Em comum, eles abraçam de vez a estética rural — hoje em dia, é bom dizer, impresso muito mais nas roupas do que na música, cada vez mais distante das referências caipiras e mais inspirada no eletrônico, funk e até no reggaeton. Foi uma estratégia de Godoy e dos artistas para abrir outras porteiras. "As pessoas nos grandes centros não falam tanto sobre esse assunto", ele nota.

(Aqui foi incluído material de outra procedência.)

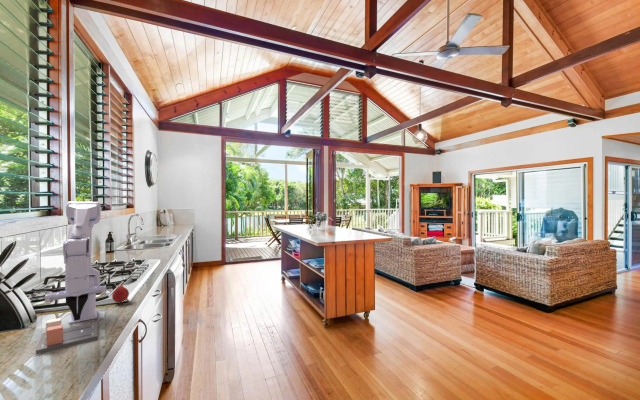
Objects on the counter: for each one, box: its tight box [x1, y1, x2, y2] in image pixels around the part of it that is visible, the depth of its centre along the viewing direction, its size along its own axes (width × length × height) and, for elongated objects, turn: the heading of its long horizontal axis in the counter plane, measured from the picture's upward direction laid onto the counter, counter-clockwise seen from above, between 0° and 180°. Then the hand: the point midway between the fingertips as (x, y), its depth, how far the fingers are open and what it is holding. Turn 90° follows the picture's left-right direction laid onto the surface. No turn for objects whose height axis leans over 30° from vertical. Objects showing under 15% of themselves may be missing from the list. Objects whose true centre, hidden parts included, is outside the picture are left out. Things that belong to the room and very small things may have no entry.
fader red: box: [47, 324, 64, 346], centre depth 86 cm, size 3×3×5 cm
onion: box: [111, 284, 130, 303], centre depth 121 cm, size 6×6×8 cm
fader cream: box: [45, 317, 62, 338], centre depth 91 cm, size 3×3×5 cm
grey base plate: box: [35, 321, 98, 355], centre depth 91 cm, size 13×14×1 cm
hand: (77, 319), depth 89 cm, fingers closed
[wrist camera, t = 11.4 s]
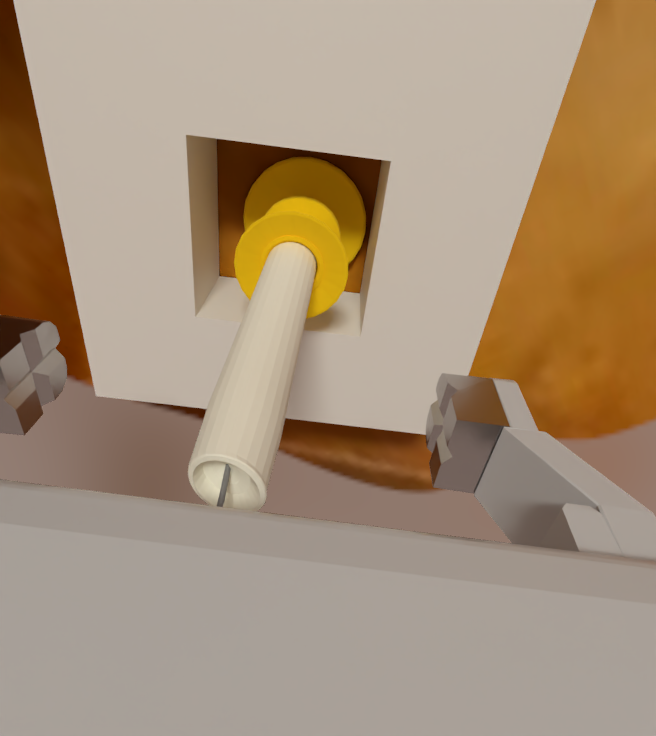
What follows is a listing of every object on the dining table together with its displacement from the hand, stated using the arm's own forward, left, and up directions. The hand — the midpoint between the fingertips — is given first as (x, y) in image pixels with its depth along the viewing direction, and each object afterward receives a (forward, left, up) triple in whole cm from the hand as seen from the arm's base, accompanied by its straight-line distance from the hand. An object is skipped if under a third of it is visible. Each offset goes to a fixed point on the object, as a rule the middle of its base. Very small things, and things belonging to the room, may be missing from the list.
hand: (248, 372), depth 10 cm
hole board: (0, 0, -12) cm, 12 cm away
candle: (0, +1, -12) cm, 12 cm away
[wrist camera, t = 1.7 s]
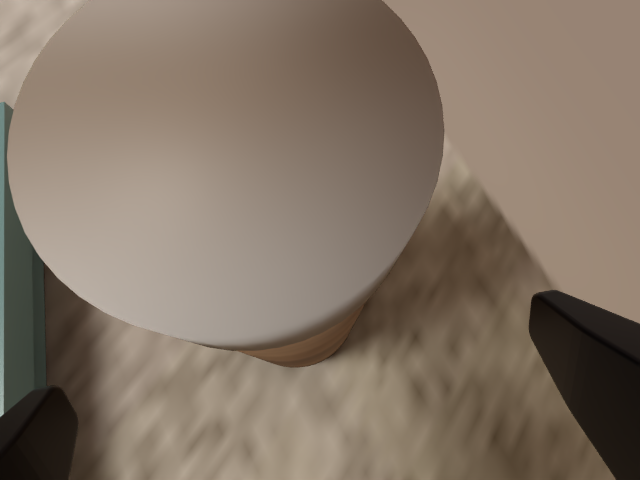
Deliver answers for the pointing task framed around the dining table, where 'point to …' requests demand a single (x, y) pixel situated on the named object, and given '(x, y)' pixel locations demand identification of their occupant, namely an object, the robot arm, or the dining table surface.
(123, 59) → the shaker
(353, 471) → the dining table surface
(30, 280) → the tray
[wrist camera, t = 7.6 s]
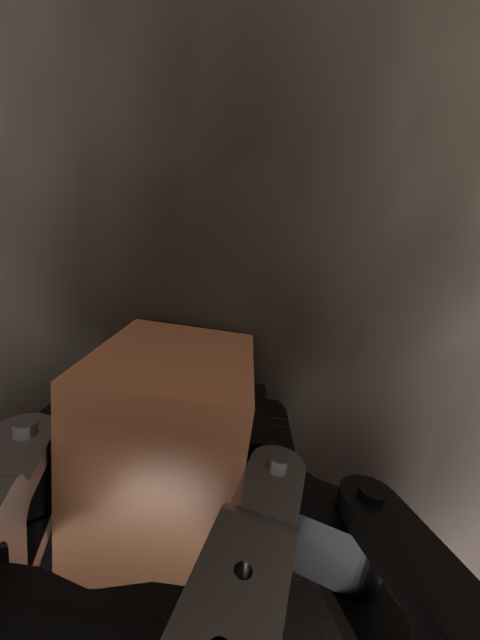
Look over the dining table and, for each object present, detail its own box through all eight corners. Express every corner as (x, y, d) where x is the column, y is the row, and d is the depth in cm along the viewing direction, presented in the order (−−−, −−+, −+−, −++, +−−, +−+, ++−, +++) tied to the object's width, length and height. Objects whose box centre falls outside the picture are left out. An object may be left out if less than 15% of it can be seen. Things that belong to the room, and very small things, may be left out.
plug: (252, 335, 11) (254, 409, 6) (194, 722, 16) (170, 927, 11) (135, 318, 11) (50, 381, 6) (112, 711, 16) (55, 913, 11)
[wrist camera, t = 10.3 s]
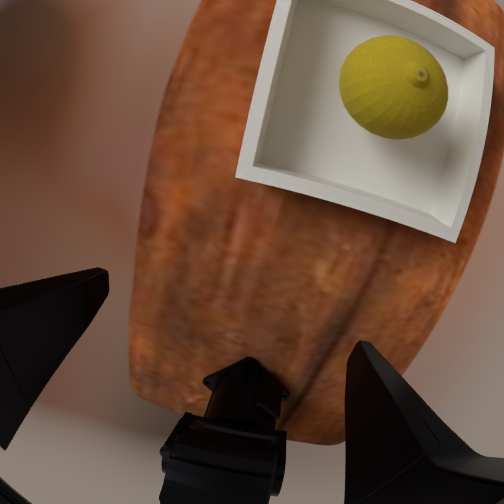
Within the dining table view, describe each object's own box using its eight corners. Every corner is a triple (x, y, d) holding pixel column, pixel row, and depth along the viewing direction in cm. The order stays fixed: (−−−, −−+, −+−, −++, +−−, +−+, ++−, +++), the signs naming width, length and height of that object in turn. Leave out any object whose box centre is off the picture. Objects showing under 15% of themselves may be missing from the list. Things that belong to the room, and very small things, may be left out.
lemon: (317, 113, 16) (330, 91, 9) (351, 45, 14) (380, -9, 7) (391, 155, 16) (448, 167, 9) (423, 88, 14) (488, 67, 7)
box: (431, 224, 18) (455, 243, 15) (247, 170, 19) (235, 177, 15) (467, 58, 13) (494, 47, 9) (289, -7, 14) (286, -34, 10)
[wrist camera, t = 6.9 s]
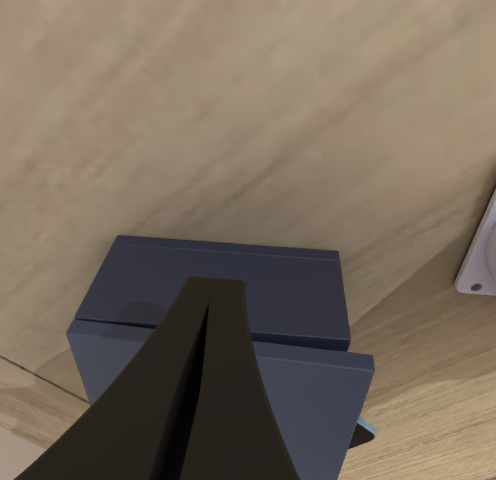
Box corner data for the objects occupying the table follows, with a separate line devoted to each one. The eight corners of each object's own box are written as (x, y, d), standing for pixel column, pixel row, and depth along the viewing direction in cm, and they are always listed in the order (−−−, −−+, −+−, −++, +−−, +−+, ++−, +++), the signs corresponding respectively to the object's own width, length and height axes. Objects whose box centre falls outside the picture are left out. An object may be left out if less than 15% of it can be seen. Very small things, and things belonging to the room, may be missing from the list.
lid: (373, 354, 17) (375, 371, 17) (321, 513, 27) (321, 527, 26) (73, 318, 18) (64, 333, 18) (126, 483, 28) (121, 497, 27)
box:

Se, na primeira música, "Boiadeira", Ana Castela contava a história da garota que deixava a cidade rumo ao interior — "o cabelo chanel deu lugar pro chapéu / 'Tá cheia de terra a unha de gel" —, agora a artista se aventura sem medo por outros mares.
O grande estouro veio mesmo com "Pipoco", uma música que, fora o toque do berrante no primeiro segundo, é completamente eletrônica. A letra, apesar de lembrar o ouvinte que quem está cantando é "a boiadeira", está mais preocupado em falar em sedução e beijos.
O resultado em atenuar as referências ao agro, pelo menos nas letras, deu certo. Hoje Godoy tem quatro músicas com sua assinatura nas paradas: seja o funk em "Ela pirou na Dodge Ram", de Luan Pereira e MC Ryan Sp, a pisadinha de "Roça em Mim", a balada sertaneja "Dona de Mim" e o reggaeton de "Nosso Quadro", que está há quatro semanas entre as músicas mais ouvidas no Brasil no Spotify - as três últimas são singles de Ana Castela.
"Agora é uma pitadinha de agro, uma lambida. Não é mais todo tempo falando do porco e das galinhas. Tem uma reduzida no linguajar. A gente queria achar um jeito de não segmentar tanto esse papo", ele revela. "Por isso que esse som chegou tão longe assim. Abriu a porteira do mundo", conclui, usando uma referência típica do seu universo.
Abrindo a porteira
Eduardo Godoy tem 31 anos e nasceu em Ibiporã (PR). Cresceu ouvindo muita música, sem restrição de gênero, mas especialmente apegado em dois sons: "Gosto muito de Guns N' Roses e sei cantar todas do Racionais MC's", diz, sentado em seu estúdio em Londrina, onde seu sobrenome estampa uma das paredes.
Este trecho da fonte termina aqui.